Experimental Investigation on Bearing Pitting Fault Diagnosis Using Multi-Domain Vibration Analysis and Advanced Signal Processing
摘要
In this study, long-term vibration monitoring and analysis were conducted on a two-stage centrifugal pump operating at 2975 rpm to investigate the progression of bearing degradation. Over three years, vibration data were systematically collected and analyzed using spectral, time domain, and envelope analysis, and power spectrum techniques. The power, velocity, and acceleration spectrum results revealed predominantly random high-frequency excitations related to the surface roughness of the rolling elements, with no distinct defect frequency components.

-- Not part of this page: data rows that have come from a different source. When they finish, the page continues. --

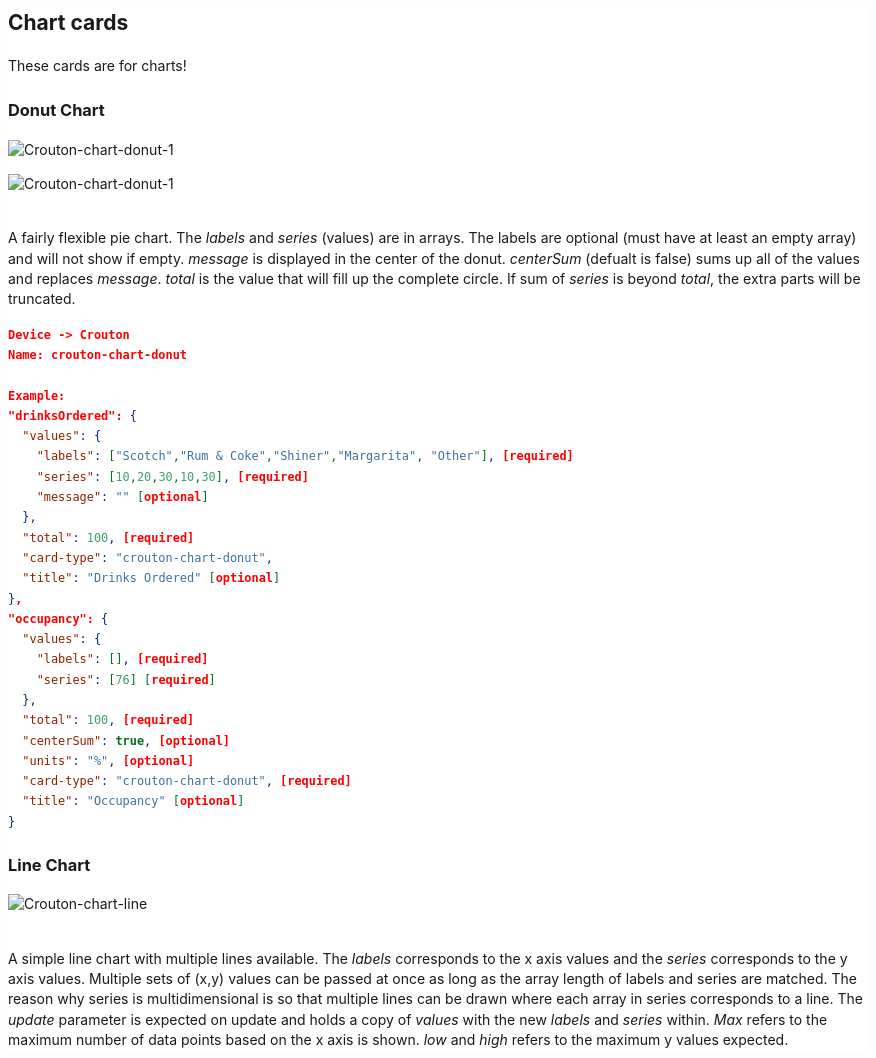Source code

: 
## Chart cards

These cards are for charts!

### Donut Chart

![Crouton-chart-donut-1](https://raw.githubusercontent.com/edfungus/Crouton/master/public/common/images/crouton-chart-donut-1.png)

![Crouton-chart-donut-1](https://raw.githubusercontent.com/edfungus/Crouton/master/public/common/images/crouton-chart-donut-2.png)

</br> A fairly flexible pie chart. The *labels* and *series* (values) are in arrays. The labels are optional (must have at least an empty array) and will not show if empty. *message* is displayed in the center of the donut. *centerSum* (defualt is false) sums up all of the values and replaces *message*. *total* is the value that will fill up the complete circle. If sum of *series* is beyond *total*, the extra parts will be truncated.

```json
Device -> Crouton
Name: crouton-chart-donut

Example:
"drinksOrdered": {
  "values": {
    "labels": ["Scotch","Rum & Coke","Shiner","Margarita", "Other"], [required]
    "series": [10,20,30,10,30], [required]
    "message": "" [optional]
  },
  "total": 100, [required]
  "card-type": "crouton-chart-donut",
  "title": "Drinks Ordered" [optional]
},
"occupancy": {
  "values": {
    "labels": [], [required]
    "series": [76] [required]
  },
  "total": 100, [required]
  "centerSum": true, [optional]
  "units": "%", [optional]
  "card-type": "crouton-chart-donut", [required]
  "title": "Occupancy" [optional]
}
```

### Line Chart

![Crouton-chart-line](https://raw.githubusercontent.com/edfungus/Crouton/master/public/common/images/crouton-chart-line.png)

</br> A simple line chart with multiple lines available. The *labels* corresponds to the x axis values and the *series* corresponds to the y axis values. Multiple sets of (x,y) values can be passed at once as long as the array length of labels and series are matched. The reason why series is multidimensional is so that multiple lines can be drawn where each array in series corresponds to a line. The *update* parameter is expected on update and holds a copy of *values* with the new *labels* and *series* within. *Max* refers to the maximum number of data points based on the x axis is shown. *low* and *high* refers to the maximum y values expected.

These broadband excitations were mainly distributed across random frequency bands, reflecting the non-periodic impacts generated as the roughened rolling elements passed over the inner and outer raceways. The envelope analysis clearly showed fault-related amplitude modulations, with interactions between the roughened ball surfaces and the cage producing characteristic signals indicative of pitting-induced cage damage. For the first time, it was demonstrated that artificially introduced pitting on the rolling elements could excite the fundamental train frequency (FTF) and its harmonics through ball–cage interactions, thereby providing a novel diagnostic indicator for the early detection of cage-related bearing faults. Following fault identification, the thrust bearing was replaced, after which the vibration levels returned to normal. Post-inspection confirmed the presence of pitting damage on the rolling elements. This long-term investigation underscores the importance of multi-domain vibration analysis and highlights the superior diagnostic performance of power spectrum and envelope spectrum analysis—particularly in the velocity and acceleration domains—compared with conventional spectral and time-domain approaches, especially for the early identification of bearing pitting defects.